Telecomunicaciones y tecnología
U.N. climate talks resume, negotiation stalled
BONN, Germany (Reuters) - U.N. climate talks resumed on Monday exposing familiar rifts between rich and poor nations which delegates said would delay the start of formal negotiations.
The 185-nation Bonn conference, which runs until June 11, is the biggest international climate meeting since a summit last December in Copenhagen failed to agree on a new deal to combat global warming, succeeding the Kyoto Protocol after 2012.
The Copenhagen summit last December struggled to overcome suspicions on sharing a global effort to curb greenhouse gases.
Differences resurfaced on Monday when Latin American countries, the United States and South Africa said they could not launch negotiations on the basis of a text published in mid-May, which outlines a huge range of options for fighting climate change.
"Our view is that the text is (an) effort to elicit views so she can develop a formal negotiating text," said Jonathan Pershing, head of the U.S. delegation, referring to the chair of the talks, Margaret Mukahanana-Sangarwe of Zimbabwe.
"It's a constructive next step."
Chief South African delegate Alf Wills said the document put too much burden on developing nations, devoting a whole chapter to emissions curbs by the South but not the North. "It's completely unbalanced in that respect," he said.
However Karsten Sach, leader of Germany's delegation, said: "We think it is a basis for negotiation."
Zimbabwe's Mukahanana-Sangarwe is expected to publish a revised version by Saturday, delegates said.
It remained to be seen whether negotiations could start on that revised text next week, Pershing told Reuters. South Africa's Wills said formal talks may have to wait until August.
MUFFIN
A Latin American group including Bolivia, Venezuela and Cuba said the new text over-emphasized the non-binding Copenhagen accord, which they had opposed in December, and urged tougher cuts on the rich.
The accord, which some 120 countries have since supported, seeks to limit a rise in average world temperatures to below 2 degrees Celsius (3.6 F) over pre-industrial times but does not spell out how.
Underlining disappointment at Copenhagen, the outgoing head of the U.N. climate secretariat, Yvo de Boer, confirmed reports that in an internal U.N. memo after the December summit he had said: "We needed a cake ... What we ended up with was a muffin."
One way to ease distrust, de Boer said on Monday, was for industrialized nations to start spending the $30 billion they had pledged from 2010-2012 under the accord to help the most vulnerable nations face more droughts and floods.
Development group Oxfam on Monday published a report urging rich countries to deliver grants not loans under the accord.

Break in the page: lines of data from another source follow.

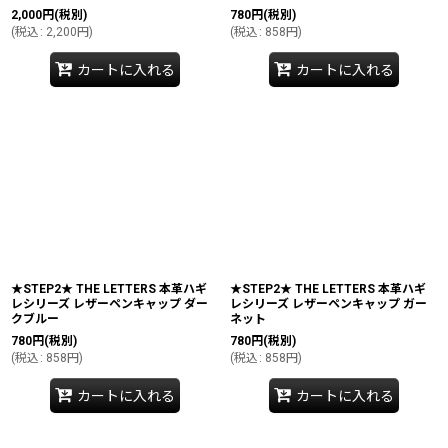
2,000
円
(税別)
780
円
(税別)
(
税込
:
2,200
円
)
(
税込
:
858
円
)
カートに入れる
カートに入れる
★STEP2★ THE LETTERS 本革ハギ
★STEP2★ THE LETTERS 本革ハギ
レシリーズ レザーペンキャップ ダー
レシリーズ レザーペンキャップ ガー
クブルー
ネット
780
円
(税別)
780
円
(税別)
(
税込
:
858
円
)
(
税込
:
858
円
)
カートに入れる
カートに入れる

However, European Union negotiators said on Monday that more than a third of the bloc's 2.4 billion euros ($2.94 billion) pledged for 2010 would be in soft loans, not grants.
One specific gap to be addressed in Bonn was whether developed countries should be allowed to exclude carbon emissions from chopping trees to produce renewable energy.
The head of Papua New Guinea's delegation, Kevin Conrad, called that "fraudulent accounting." The co-head of the EU delegation, Artur Runge-Metzger, told Reuters that such loopholes must be closed, under "harmonized" reporting rules.